The LSE’s VCM intends to help fund projects which focus on either the removal or reduction of atmospheric greenhouse gases (carbon dioxide but also methane) through nature based or technology led solutions. Those eligible for designation include “all qualifying funds” (closed-ended funds admitted to trading on either the Main Market or AIM) and all operating companies admitted to the Main Market or AIM. To achieve VCM designation, applicants will need to directly or indirectly finance projects that merit carbon credits – the applicant may choose to issue the credits as a pidend-in-specie, retire them on behalf of their shareholders, or sell them on. There is no requirement for applicants to maintain a portfolio of entirely climate aligned assets. As a result, the VCM’s potential reach extends beyond specific ESG funds and companies. That said, it is more specific than the existing Green Economy Mark. Whilst the latter is open to admitted companies that trade in carbon credits, the VCM is solely available to funds / companies investing in climate change mitigation projects (which realise carbon credits). Designation is also contingent on investing in at least one “Qualifying Project” (approved by a Qualifying Body) within three years. The details of such Project will need to be disclosed in the fund’s FCA approved prospectus. In the interests of further carbon intensity disclosure, applicants will also be required to map their revenues from the rest of their portfolio to the Tier 1 or Tier 2 sectors within the FTSE Russell’s existing Green Revenue’s Classification System. The full disclosure requirements are contained in the LSE’s updated admission and disclosure standards.

The aims of the VCM are threefold:

  1. To increase the flow of finance to projects, otherwise economically unviable, intended to reduce greenhouse gas emissions and / or concentrations, by increasing the supply of carbon credits;
  2. To use a public market regulatory framework to promote climate transparency and standardise carbon intensity disclosures in the financial sector; and
  3. To provide a market for investors in carbon credits and GHG reduction schemes.
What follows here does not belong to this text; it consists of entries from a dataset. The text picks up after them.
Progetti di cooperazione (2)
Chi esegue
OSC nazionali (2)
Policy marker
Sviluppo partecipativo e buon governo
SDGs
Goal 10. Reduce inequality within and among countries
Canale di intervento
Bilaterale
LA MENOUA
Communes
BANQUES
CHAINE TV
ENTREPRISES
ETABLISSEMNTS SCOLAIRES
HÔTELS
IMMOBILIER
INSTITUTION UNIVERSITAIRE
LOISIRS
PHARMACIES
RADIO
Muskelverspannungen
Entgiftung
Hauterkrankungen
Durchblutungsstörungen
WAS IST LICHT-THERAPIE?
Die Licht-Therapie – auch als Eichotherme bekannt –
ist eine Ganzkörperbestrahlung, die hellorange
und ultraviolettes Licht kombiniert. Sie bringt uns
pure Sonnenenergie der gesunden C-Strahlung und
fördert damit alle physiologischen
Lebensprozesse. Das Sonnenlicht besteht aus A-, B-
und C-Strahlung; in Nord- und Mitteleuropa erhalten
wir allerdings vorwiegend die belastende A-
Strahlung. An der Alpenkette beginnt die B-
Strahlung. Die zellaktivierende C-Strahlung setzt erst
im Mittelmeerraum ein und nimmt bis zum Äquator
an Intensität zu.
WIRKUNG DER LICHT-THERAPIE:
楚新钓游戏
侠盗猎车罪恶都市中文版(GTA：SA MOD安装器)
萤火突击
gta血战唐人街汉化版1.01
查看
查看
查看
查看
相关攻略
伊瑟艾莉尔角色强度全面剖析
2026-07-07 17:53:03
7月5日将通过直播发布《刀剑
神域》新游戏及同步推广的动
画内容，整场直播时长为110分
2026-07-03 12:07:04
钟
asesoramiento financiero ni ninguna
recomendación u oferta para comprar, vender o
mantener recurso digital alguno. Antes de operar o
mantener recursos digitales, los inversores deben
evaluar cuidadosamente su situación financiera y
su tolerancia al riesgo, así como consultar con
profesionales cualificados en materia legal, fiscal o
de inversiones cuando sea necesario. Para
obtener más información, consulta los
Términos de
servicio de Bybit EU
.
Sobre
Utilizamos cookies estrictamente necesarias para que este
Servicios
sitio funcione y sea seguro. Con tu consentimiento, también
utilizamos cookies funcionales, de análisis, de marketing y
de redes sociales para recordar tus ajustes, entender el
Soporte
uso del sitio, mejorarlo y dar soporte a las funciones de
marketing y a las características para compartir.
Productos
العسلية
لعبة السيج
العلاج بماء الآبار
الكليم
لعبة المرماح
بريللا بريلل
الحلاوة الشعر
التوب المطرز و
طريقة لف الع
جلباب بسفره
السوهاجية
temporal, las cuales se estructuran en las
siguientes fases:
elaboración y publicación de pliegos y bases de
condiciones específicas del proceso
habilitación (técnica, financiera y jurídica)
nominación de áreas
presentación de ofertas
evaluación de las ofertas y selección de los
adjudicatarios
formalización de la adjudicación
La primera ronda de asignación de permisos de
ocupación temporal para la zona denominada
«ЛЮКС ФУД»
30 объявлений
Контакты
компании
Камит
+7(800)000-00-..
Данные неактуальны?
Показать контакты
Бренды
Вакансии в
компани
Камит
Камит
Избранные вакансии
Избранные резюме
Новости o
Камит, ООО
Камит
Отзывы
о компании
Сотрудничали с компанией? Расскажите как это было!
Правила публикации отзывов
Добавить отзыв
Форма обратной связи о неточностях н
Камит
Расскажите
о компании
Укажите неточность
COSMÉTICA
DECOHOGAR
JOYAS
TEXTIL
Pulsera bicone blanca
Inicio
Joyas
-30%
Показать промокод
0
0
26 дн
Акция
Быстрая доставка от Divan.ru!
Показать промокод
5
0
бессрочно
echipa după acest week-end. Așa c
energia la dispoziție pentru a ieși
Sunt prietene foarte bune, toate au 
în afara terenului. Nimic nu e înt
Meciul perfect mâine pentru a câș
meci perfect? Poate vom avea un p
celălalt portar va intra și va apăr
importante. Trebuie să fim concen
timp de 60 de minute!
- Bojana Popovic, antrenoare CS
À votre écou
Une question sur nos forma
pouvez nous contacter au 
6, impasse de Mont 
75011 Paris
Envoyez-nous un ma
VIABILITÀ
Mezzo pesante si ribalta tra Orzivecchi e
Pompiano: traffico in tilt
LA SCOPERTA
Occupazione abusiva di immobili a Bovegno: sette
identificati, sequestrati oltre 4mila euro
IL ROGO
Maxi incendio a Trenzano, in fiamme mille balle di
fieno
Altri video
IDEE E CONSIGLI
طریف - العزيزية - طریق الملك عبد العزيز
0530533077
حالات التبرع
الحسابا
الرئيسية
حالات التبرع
The VCM is, therefore, of direct consequence for carbon credit project developers, ESG orientated investors and LSE listed funds and companies. For the former, it should stimulate liquidity, providing upfront capital for project investment and making viable those projects which would otherwise only generate future returns (when carbon credits are awarded). It will aid the attractiveness of climate mitigation projects for investors, who will secure both future revenue generation (from the carbon credits awarded). As such, the VCM is an example of a platform that can provide a significant opportunity for project developers, catalysing access to capital and broadening their investor base. For ESG orientated funds the VCM is an opportunity to secure long term shareholder returns via carbon credits, whilst investors will have full autonomy over how they choose to deliver or retire the carbon credits and will only be required to disclose this to their shareholders.

The VCM should also be of interest to financial institutions, given its potential to augment the secondary market for carbon credits VCM designation does not, and will not, represent a trading venue for carbon credits. Respondents stressed (and the LSE supported) the view that it should instead be a mechanism for incentivising climate mitigation and / or adaption through the award of credits. With more carbon credit generating projects realised and more investors seeking to sell these credits for liquidity, there is likely to be growing demand for greater secondary trading infrastructure.